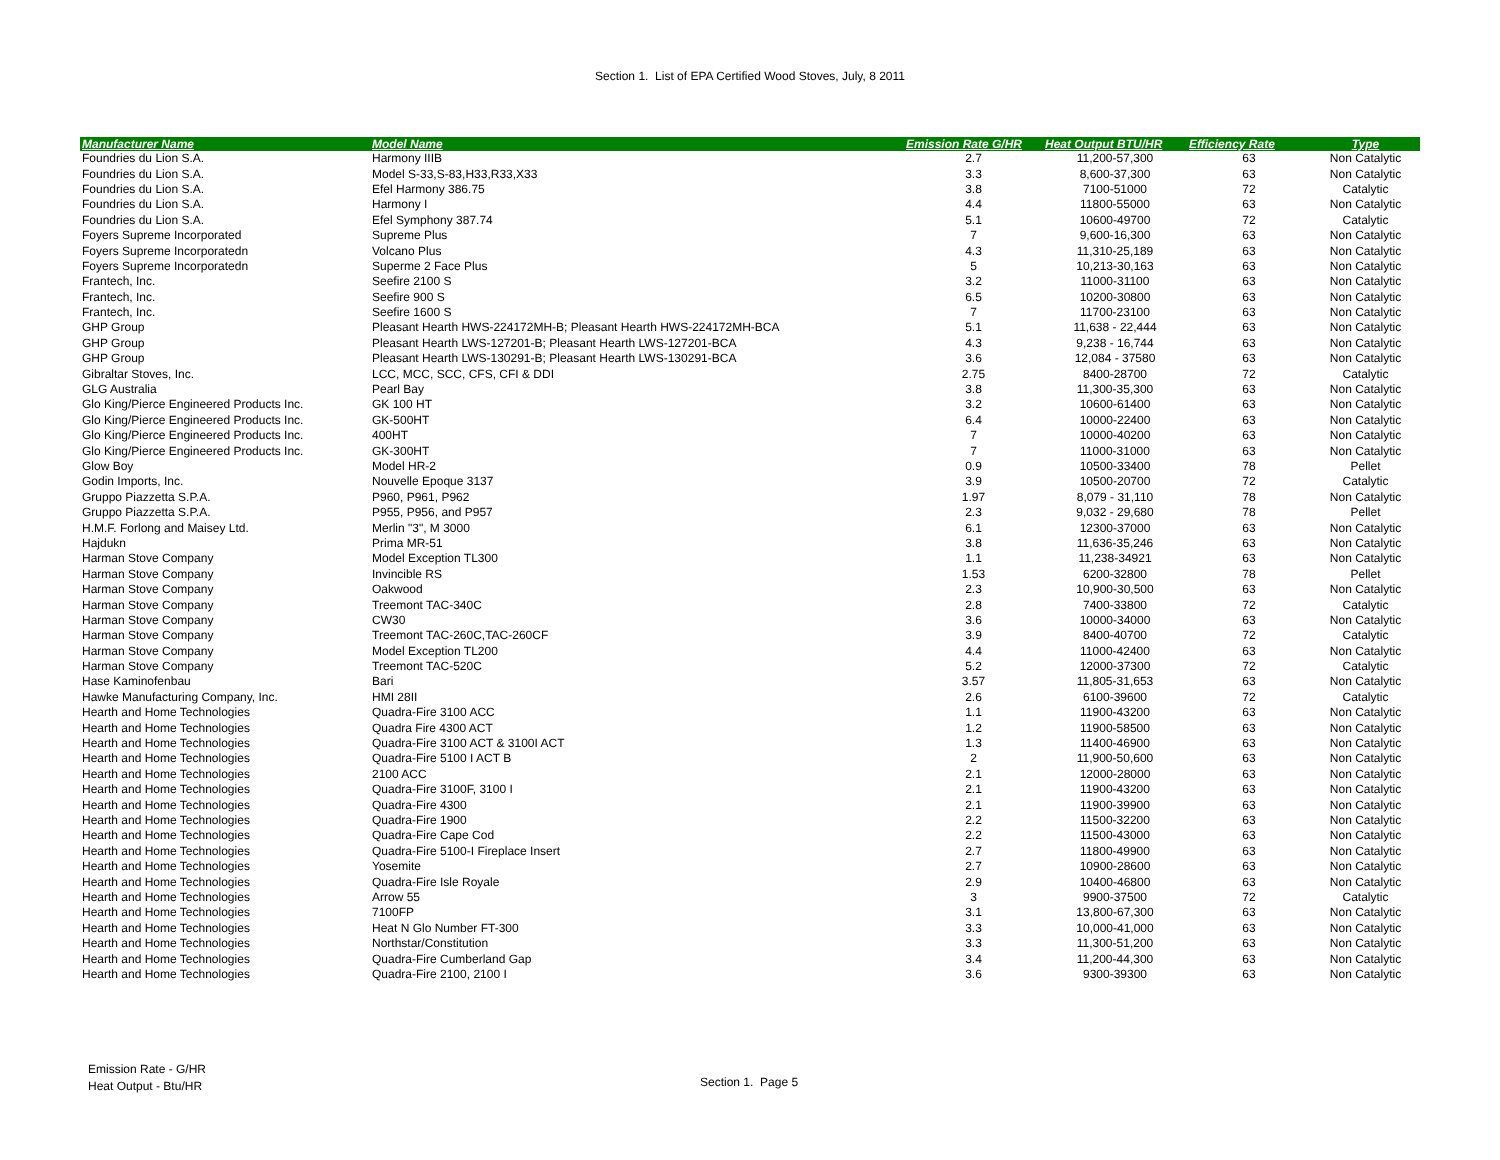Section 1. List of EPA Certified Wood Stoves, July, 8 2011
| Manufacturer Name | Model Name | Emission Rate G/HR | Heat Output BTU/HR | Efficiency Rate | Type |
| --- | --- | --- | --- | --- | --- |
| Foundries du Lion S.A. | Harmony IIIB | 2.7 | 11,200-57,300 | 63 | Non Catalytic |
| Foundries du Lion S.A. | Model S-33,S-83,H33,R33,X33 | 3.3 | 8,600-37,300 | 63 | Non Catalytic |
| Foundries du Lion S.A. | Efel Harmony 386.75 | 3.8 | 7100-51000 | 72 | Catalytic |
| Foundries du Lion S.A. | Harmony I | 4.4 | 11800-55000 | 63 | Non Catalytic |
| Foundries du Lion S.A. | Efel Symphony 387.74 | 5.1 | 10600-49700 | 72 | Catalytic |
| Foyers Supreme Incorporated | Supreme Plus | 7 | 9,600-16,300 | 63 | Non Catalytic |
| Foyers Supreme Incorporatedn | Volcano Plus | 4.3 | 11,310-25,189 | 63 | Non Catalytic |
| Foyers Supreme Incorporatedn | Superme 2 Face Plus | 5 | 10,213-30,163 | 63 | Non Catalytic |
| Frantech, Inc. | Seefire 2100 S | 3.2 | 11000-31100 | 63 | Non Catalytic |
| Frantech, Inc. | Seefire 900 S | 6.5 | 10200-30800 | 63 | Non Catalytic |
| Frantech, Inc. | Seefire 1600 S | 7 | 11700-23100 | 63 | Non Catalytic |
| GHP Group | Pleasant Hearth HWS-224172MH-B; Pleasant Hearth HWS-224172MH-BCA | 5.1 | 11,638 - 22,444 | 63 | Non Catalytic |
| GHP Group | Pleasant Hearth LWS-127201-B; Pleasant Hearth LWS-127201-BCA | 4.3 | 9,238 - 16,744 | 63 | Non Catalytic |
| GHP Group | Pleasant Hearth LWS-130291-B; Pleasant Hearth LWS-130291-BCA | 3.6 | 12,084 - 37580 | 63 | Non Catalytic |
| Gibraltar Stoves, Inc. | LCC, MCC, SCC, CFS, CFI & DDI | 2.75 | 8400-28700 | 72 | Catalytic |
| GLG Australia | Pearl Bay | 3.8 | 11,300-35,300 | 63 | Non Catalytic |
| Glo King/Pierce Engineered Products Inc. | GK 100 HT | 3.2 | 10600-61400 | 63 | Non Catalytic |
| Glo King/Pierce Engineered Products Inc. | GK-500HT | 6.4 | 10000-22400 | 63 | Non Catalytic |
| Glo King/Pierce Engineered Products Inc. | 400HT | 7 | 10000-40200 | 63 | Non Catalytic |
| Glo King/Pierce Engineered Products Inc. | GK-300HT | 7 | 11000-31000 | 63 | Non Catalytic |
| Glow Boy | Model HR-2 | 0.9 | 10500-33400 | 78 | Pellet |
| Godin Imports, Inc. | Nouvelle Epoque 3137 | 3.9 | 10500-20700 | 72 | Catalytic |
| Gruppo Piazzetta S.P.A. | P960, P961, P962 | 1.97 | 8,079 - 31,110 | 78 | Non Catalytic |
| Gruppo Piazzetta S.P.A. | P955, P956, and P957 | 2.3 | 9,032 - 29,680 | 78 | Pellet |
| H.M.F. Forlong and Maisey Ltd. | Merlin "3", M 3000 | 6.1 | 12300-37000 | 63 | Non Catalytic |
| Hajdukn | Prima MR-51 | 3.8 | 11,636-35,246 | 63 | Non Catalytic |
| Harman Stove Company | Model Exception TL300 | 1.1 | 11,238-34921 | 63 | Non Catalytic |
| Harman Stove Company | Invincible RS | 1.53 | 6200-32800 | 78 | Pellet |
| Harman Stove Company | Oakwood | 2.3 | 10,900-30,500 | 63 | Non Catalytic |
| Harman Stove Company | Treemont TAC-340C | 2.8 | 7400-33800 | 72 | Catalytic |
| Harman Stove Company | CW30 | 3.6 | 10000-34000 | 63 | Non Catalytic |
| Harman Stove Company | Treemont TAC-260C,TAC-260CF | 3.9 | 8400-40700 | 72 | Catalytic |
| Harman Stove Company | Model Exception TL200 | 4.4 | 11000-42400 | 63 | Non Catalytic |
| Harman Stove Company | Treemont TAC-520C | 5.2 | 12000-37300 | 72 | Catalytic |
| Hase Kaminofenbau | Bari | 3.57 | 11,805-31,653 | 63 | Non Catalytic |
| Hawke Manufacturing Company, Inc. | HMI 28II | 2.6 | 6100-39600 | 72 | Catalytic |
| Hearth and Home Technologies | Quadra-Fire 3100 ACC | 1.1 | 11900-43200 | 63 | Non Catalytic |
| Hearth and Home Technologies | Quadra Fire 4300 ACT | 1.2 | 11900-58500 | 63 | Non Catalytic |
| Hearth and Home Technologies | Quadra-Fire 3100 ACT & 3100I ACT | 1.3 | 11400-46900 | 63 | Non Catalytic |
| Hearth and Home Technologies | Quadra-Fire 5100 I ACT B | 2 | 11,900-50,600 | 63 | Non Catalytic |
| Hearth and Home Technologies | 2100 ACC | 2.1 | 12000-28000 | 63 | Non Catalytic |
| Hearth and Home Technologies | Quadra-Fire 3100F, 3100 I | 2.1 | 11900-43200 | 63 | Non Catalytic |
| Hearth and Home Technologies | Quadra-Fire 4300 | 2.1 | 11900-39900 | 63 | Non Catalytic |
| Hearth and Home Technologies | Quadra-Fire 1900 | 2.2 | 11500-32200 | 63 | Non Catalytic |
| Hearth and Home Technologies | Quadra-Fire Cape Cod | 2.2 | 11500-43000 | 63 | Non Catalytic |
| Hearth and Home Technologies | Quadra-Fire 5100-I Fireplace Insert | 2.7 | 11800-49900 | 63 | Non Catalytic |
| Hearth and Home Technologies | Yosemite | 2.7 | 10900-28600 | 63 | Non Catalytic |
| Hearth and Home Technologies | Quadra-Fire Isle Royale | 2.9 | 10400-46800 | 63 | Non Catalytic |
| Hearth and Home Technologies | Arrow 55 | 3 | 9900-37500 | 72 | Catalytic |
| Hearth and Home Technologies | 7100FP | 3.1 | 13,800-67,300 | 63 | Non Catalytic |
| Hearth and Home Technologies | Heat N Glo Number FT-300 | 3.3 | 10,000-41,000 | 63 | Non Catalytic |
| Hearth and Home Technologies | Northstar/Constitution | 3.3 | 11,300-51,200 | 63 | Non Catalytic |
| Hearth and Home Technologies | Quadra-Fire Cumberland Gap | 3.4 | 11,200-44,300 | 63 | Non Catalytic |
| Hearth and Home Technologies | Quadra-Fire 2100, 2100 I | 3.6 | 9300-39300 | 63 | Non Catalytic |
Emission Rate - G/HR
Heat Output - Btu/HR
Section 1. Page 5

= Exercise =
Search the listing above for the string "Products" and copy each line that has it.

= Reply =
| Glo King/Pierce Engineered Products Inc. | GK 100 HT | 3.2 | 10600-61400 | 63 | Non Catalytic |
| Glo King/Pierce Engineered Products Inc. | GK-500HT | 6.4 | 10000-22400 | 63 | Non Catalytic |
| Glo King/Pierce Engineered Products Inc. | 400HT | 7 | 10000-40200 | 63 | Non Catalytic |
| Glo King/Pierce Engineered Products Inc. | GK-300HT | 7 | 11000-31000 | 63 | Non Catalytic |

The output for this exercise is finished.